The prevalence of diabetes continues to rise, currently affecting an estimated 30 million people in the United States, according to estimates. Of those diagnosed, as many as 15 percent may experience a diabetic foot ulcer in their lifetime. The advanced active healing dressings market is approximately $3 billion in the U.S., of which nearly $600 million is in cellular and tissue-based products (CTPs).
“The new indication for IDRT, supported by clinical evidence, will benefit clinicians and their patients. This product has been used in the operating room to treat life-threatening third-degree burns since 1996, and can now be used in the clinic to treat patients who suffer from diabetic foot ulcers,” said FOUNDER Study Principle Investigator Dr. Lawrence A. Lavery, D.P.M., M.P.H., of University of Texas Southwestern Medical Center.
The FOot Ulcer New DErmal Replacement (FOUNDER) Study was a multi-center, randomized, controlled, parallel group clinical trial conducted under an IDE. The pivotal clinical trial enrolled 307 patients at 32 sites, and patients were followed for up to 29 weeks. The primary endpoint of the study was the incidence of complete wound closure at 16 weeks. The secondary outcome measures included time to complete wound closure, incidence of recurrence, and quality of life. The median number of applications per patient, including the initial application, for the IDRT group was one. The results from the FOUNDER Study were printed in the November/December issue of Wound Repair and Regeneration in the publication, "A Clinical Trial of Integra Template for Diabetic Foot Ulcer Treatment.”
Integra was founded on a technology platform to repair and regenerate tissue with engineered collagen devices. In 1996, the FDA approved the company's first product, Integra Dermal Regeneration Template, a collagen matrix designed as a skin replacement system for the treatment of third-degree burns. Integra Dermal Regeneration Template was the first product approved with a claim of regeneration of dermal tissue. Integra's skin and wound products also include Integra Meshed Bilayer Wound Matrix, which can be used with Negative Pressure Wound Therapy; and Integra Flowable Wound Matrix, designed for easy application to tunneled and/or undermined wounds. Together, these products represent over 30 years of science and innovation in the development of collagen technology. Integra's Ultra Pure Collagen is the base material of implants used successfully in more than 12 million procedures.
In July 2015, Integra acquired TEI Biosciences and TEI Medical, which added the SurgiMend and PriMatrix product lines to address a number of indications in wound care and tissue repair.
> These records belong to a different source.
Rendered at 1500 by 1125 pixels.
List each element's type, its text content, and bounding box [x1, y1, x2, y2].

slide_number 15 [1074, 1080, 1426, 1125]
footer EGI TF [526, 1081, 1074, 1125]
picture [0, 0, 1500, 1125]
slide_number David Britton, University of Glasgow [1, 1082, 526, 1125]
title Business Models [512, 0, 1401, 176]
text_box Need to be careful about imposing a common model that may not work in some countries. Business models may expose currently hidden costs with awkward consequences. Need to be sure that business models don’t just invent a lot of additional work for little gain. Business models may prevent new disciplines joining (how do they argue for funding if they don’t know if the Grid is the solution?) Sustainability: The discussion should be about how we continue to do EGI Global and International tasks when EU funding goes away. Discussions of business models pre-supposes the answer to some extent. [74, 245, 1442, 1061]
Integra Dermal Regeneration Template is an advanced skin replacement matrix, designed to provide immediate wound closure and permanent regeneration of the dermis. The product is placed in direct contact with the excised wound and consists of a complex three-dimensional porous matrix that acts as a scaffold for cell migration and allows for regeneration of the dermal layer of the patient's skin.
Based in Plainsboro, N.J., Integra LifeSciences develops regenerative technologies solutions, including those for specialty surgery, orthopedics and tissue technologies.